In recent years, predicting what will work in the neighborhood has been tough. For example, across the street from the Robey, Nepali and Indian restaurant Vajra stands in a space next to the vacant Tapster self-serve beer bar space. The Vajra space has been a revolving door for years since award-winning Spring closed in 2010 after a nine-year run. On another corner, before Foxtrot opened a location, the owners of the Publican opened and closed a pair of restaurants without striking success.

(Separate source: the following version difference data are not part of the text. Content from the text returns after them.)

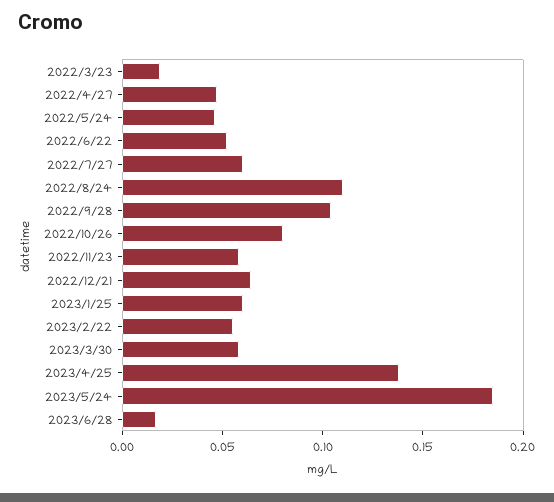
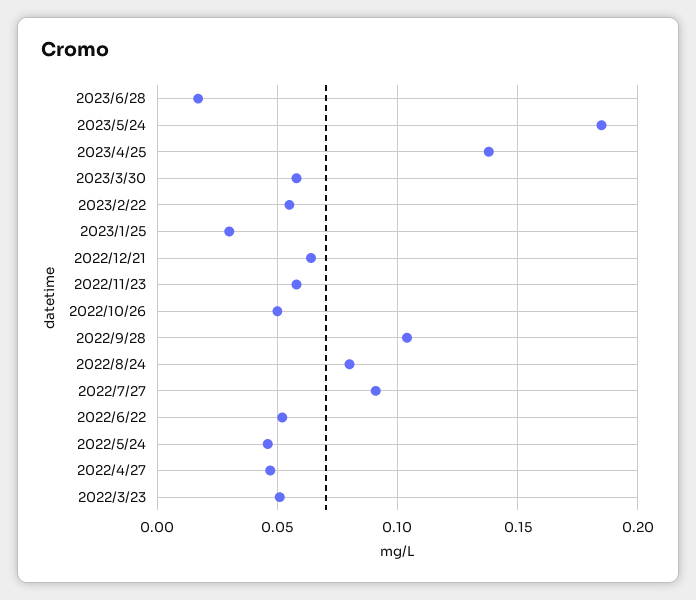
2022/3/23: 0.02 -> 0.05
2022/7/27: 0.06 -> 0.09
2022/8/24: 0.11 -> 0.08
2022/10/26: 0.08 -> 0.05
2023/1/25: 0.06 -> 0.03

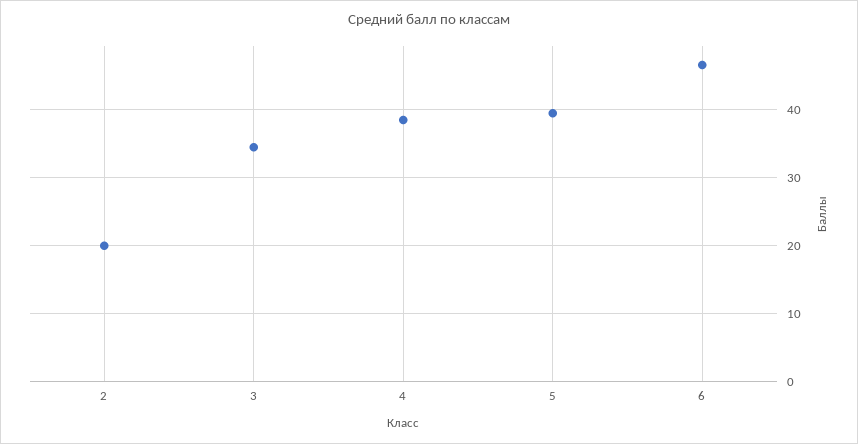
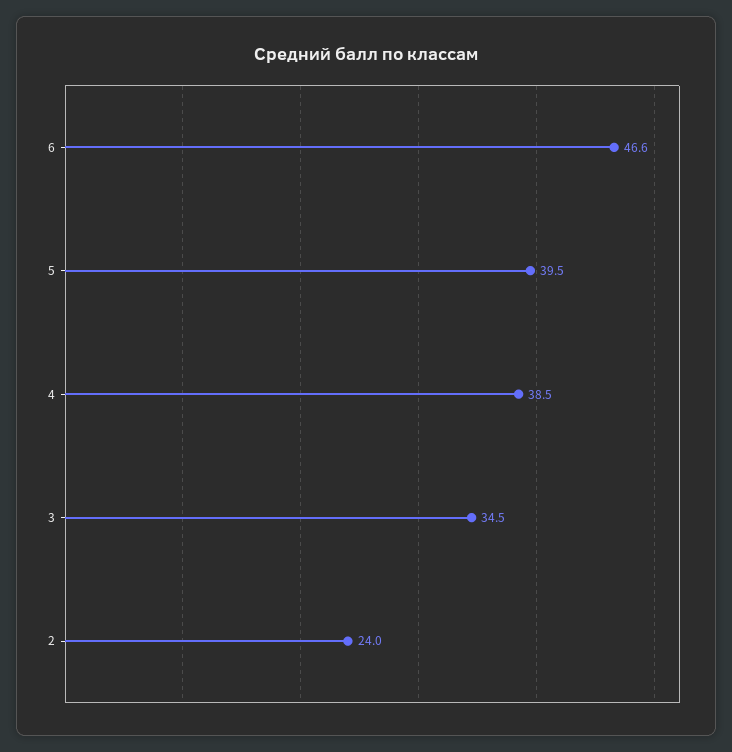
2: 20 -> 24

Much to Leon’s chagrin, that’s caused many owners to play it safe, contrary to the spirit One Off deployed when opening venues like the Violet Hour, Big Star, and Dove’s Luncheonette. In some ways, Valedor is a throwback to those creative times. Leon is taking a big swing to create a destination in Wicker Park.
Leon admits the mixes Japanese and Mexican wasn’t his first choice for the space. He originally wanted to offer the city’s largest selection of agave spirits. But there wasn’t enough room for the bottles. After a few conversations, Leon began to lean into his visits to a Mexico City restaurant called Suntory Del Valle where they serve sliced beef ribeye cooked on a teppanyaki as tacos. They’ll do a similar item at Valedor.
“We found it very interesting how Mexicans and Japanese they share a few things, but not much,” Leon says.
But, apparently, there’s enough to inspire Valedor. Stay tuned for more details as opening day approaches.
Valedor, 1620 N. Milwaukee Avenue, planned for a mid-October opening.